MOTIFS DE LA DÉCISION
Il n’est ni contesté, ni contestable que la société COLETTA PIERREDON est une société civile immobilière, et donc n’a pas par son statut même la qualité de commerçant ; ni monsieur X, ni monsieur Y ne revendiquent par ailleurs cette même qualité ; c’est donc à tort que le tribunal de commerce de TOULON s’est déclaré compétent pour connaître de la demande en désignation d’un administrateur formée par la société civile immobilière et l’un de ses gérants, le litige relevant en réalité de la compétence du tribunal judiciaire de TOULON.
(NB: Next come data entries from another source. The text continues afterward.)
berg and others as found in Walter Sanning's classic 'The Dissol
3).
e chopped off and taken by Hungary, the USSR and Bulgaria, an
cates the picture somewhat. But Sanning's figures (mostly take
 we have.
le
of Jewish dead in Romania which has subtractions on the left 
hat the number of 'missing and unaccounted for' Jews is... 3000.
Le tribunal judiciaire de TOULON relevant de la compétence de la présente cour, et les parties ayant toutes deux conclu au fond, il convient d’évoquer le fond du litige en application de l’article 88 du code de procédure civile.
La société civile immobilière, comme toute société non commerciale, est soumise aux dispositions des articles 1832 et suivants du Code civil, et notamment à celles posées par l’article 1844-7 relatives à la dissolution anticipée prononcée à la demande d’un associé pour justes motifs, notamment en cas d’inexécution de ses obligations par un associé, ou de mésentente entre associés paralysant le fonctionnement de la société.
En l’espèce, l’action intentée par monsieur X et la société civile immobilière COLETTA PIERREDON en désignation d’un administrateur ad hoc s’analyse comme une demande de désignation d’un représentant de la société en vue de sa liquidation anticipée, l’administrateur étant chargé de procéder à la cession du seul bien de celle ci, et de procéder aux opérations de dissolution et de liquidation de la société ; cette action relève en conséquence des dispositions de l’article 1844-7 du code civil, qui prévoit expressément qu’une telle dissolution anticipée doit être prononcée par le tribunal ; il apparaît en conséquence qu’une telle demande excédait manifestement les pouvoirs du juge des référés ; surtout, au fond, une telle dissolution ne peut être prononcée qu’en cas d’inexécution de ses obligations par un associé ou de mésentente entre associés paralysant le fonctionnement de la société ; en l’espèce, aucune pièce du dossier n’établit que le fonctionnement de la société, dont le but statutaire est la location du terrain par elle acquis, est paralysé par la mésentente entre monsieur X et monsieur Y, ni que le désintéressement allégué de monsieur Y soit de nature à l’empêcher de réaliser son objet social, le bail conclu avec la société CEPHA étant en cours et sa validité n’étant pas en l’état judiciairement contestée par monsieur Y ; il convient dès lors de débouter monsieur X et la société civile immobilière COLETTA PIERREDON de leur demande en désignation d’un administrateur provisoire chargé de procéder à la vente du bien et à la liquidation anticipée de la société.
Au vu des circonstances de l’espèce, il n’y a pas lieu de faire application de l’article 700 du code de procédure civile au profit de l’une ou l’autre des parties ; les dépens seront supportés par monsieur X, associé succombant à la procédure.
PAR CES MOTIFS, LA COUR :
— INFIRME l’ordonnance du juge des référés du tribunal de commerce de TOULON en date du 16
octobre 2019 dans l’intégralité de ses dispositions,
Statuant à nouveau et évoquant le fond en application de l’article 88 du code de procédure civile,
— DÉBOUTE monsieur X et la société civile immobilière COLETTA PIERREDON de leur demande en désignation d’un administrateur provisoire.
— DÉBOUTE les parties du surplus de leurs demandes.
— MET l’intégralité des dépens à la charge de monsieur X.